● Descrizione del problema
Riporta il brano sulla scuola a partire da "Di ogni cosa" e fino a "insegnante dopo insegnante.", sostituendo "insegnante" con "docente".

● Brano selezionato
►
Di ogni cosa si possono sempre dire parole nuove. Forse anche sulla scuola si potrebbe trovare qualcosa di ancora non detto. Eppure in questo caso forse le parole più vere sono quelle che si sono sedimentate nel tempo, classe dopo classe, insegnante dopo insegnante.

“I care”: mi interessa, mi metto in mezzo

Quest’anno sembra quasi naturale andare a cercare queste riflessioni nell’opera di don Lorenzo Milani, nato un secolo fa, che ha provato a rivoluzionare la scuola mettendo al centro quello che da sempre è alla base di ogni azione educativa: l’interesse, la curiosità, all’interno di una classe in cui al posto del voto c’è la relazione. Non è retorico tornare a queste parole, ma essenziale perché quel che viene detto di qualcosa finisce per definirlo. Così, se si ripensa a ciò che si dice della scuola negli ultimi anni, appare chiara la direzione delle sue trasformazioni. Chiara e preoccupante. Si parla molto di formazione spendibile nel mercato del lavoro ma spesso questo finisce per divenire un accumulare crediti o per proporre di abbreviare a quattro anni il percorso di scuola superiore, per ottimizzare i tempi. Il rischio è creare una scuola-azienda fatta di valutazioni in cui si lascia poco spazio alla relazione e alla riflessione sulla didattica, in particolare di materie che hanno a che fare con il pensiero: storia e filosofia diventano faticosamente inutili, greco e latino squalificati in partenza. Ancor più cinico il discorso attorno al digitale spesso ridotto alla contrapposizione tra il terrore degli insegnanti di fronte a Chat Gpt e l’attitudine al multitasking delle nuove generazioni. Discorsi questi dietro i quali si pone un corpo docenti spesso non giovanissimo alle prese con una trasformazione fulminea su cui non c’è educazione ma solo osservazione esterna di una realtà virtuale nella quale i ragazzi spesso sono soli. Si parla tanto anche di reclutamento degli insegnanti. Parola presa dal lessico militare che non educa i nuovi docenti a essere tali, ma li addestra, come sotto le armi, ad affrontare un percorso a ostacoli fatto di punti in graduatoria, concorsi e crediti da integrare. E anche qui la parola relazione svanisce. Ecco allora che è essenziale riprendere le parole di don Milani e ripetere che «I care» significa « mi interessa», «mi metto in mezzo», in relazione con il mondo e con gli altri, con senso critico e curiosità. Probabilmente facendo resistenza a un mondo che va verso un’altra direzione. Proprio come accadeva nella scuola di Barbiana.
◄
Voci del dataset:
►
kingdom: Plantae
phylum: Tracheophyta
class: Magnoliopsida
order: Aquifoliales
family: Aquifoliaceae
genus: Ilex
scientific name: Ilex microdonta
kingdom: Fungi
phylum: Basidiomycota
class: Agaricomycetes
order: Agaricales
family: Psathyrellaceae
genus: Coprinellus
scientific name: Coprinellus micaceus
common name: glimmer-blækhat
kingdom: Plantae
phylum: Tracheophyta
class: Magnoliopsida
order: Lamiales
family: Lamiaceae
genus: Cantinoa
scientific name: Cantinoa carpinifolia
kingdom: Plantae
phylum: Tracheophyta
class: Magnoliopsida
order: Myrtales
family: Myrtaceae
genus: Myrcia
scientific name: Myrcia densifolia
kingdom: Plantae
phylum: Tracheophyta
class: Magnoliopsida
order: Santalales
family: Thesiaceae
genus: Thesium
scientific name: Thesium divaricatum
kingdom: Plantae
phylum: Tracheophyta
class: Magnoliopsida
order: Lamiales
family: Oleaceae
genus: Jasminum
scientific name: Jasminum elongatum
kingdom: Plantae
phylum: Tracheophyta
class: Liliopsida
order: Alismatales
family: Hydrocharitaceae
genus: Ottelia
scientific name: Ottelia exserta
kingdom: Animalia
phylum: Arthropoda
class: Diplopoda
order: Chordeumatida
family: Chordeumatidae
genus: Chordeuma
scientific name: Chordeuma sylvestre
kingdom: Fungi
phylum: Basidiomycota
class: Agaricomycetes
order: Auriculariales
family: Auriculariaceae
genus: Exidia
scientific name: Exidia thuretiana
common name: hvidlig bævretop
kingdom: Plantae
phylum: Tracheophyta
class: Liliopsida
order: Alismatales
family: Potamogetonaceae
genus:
◄
● Risultato dell'esercizio
Di ogni cosa si possono sempre dire parole nuove. Forse anche sulla scuola si potrebbe trovare qualcosa di ancora non detto. Eppure in questo caso forse le parole più vere sono quelle che si sono sedimentate nel tempo, classe dopo classe, docente dopo docente.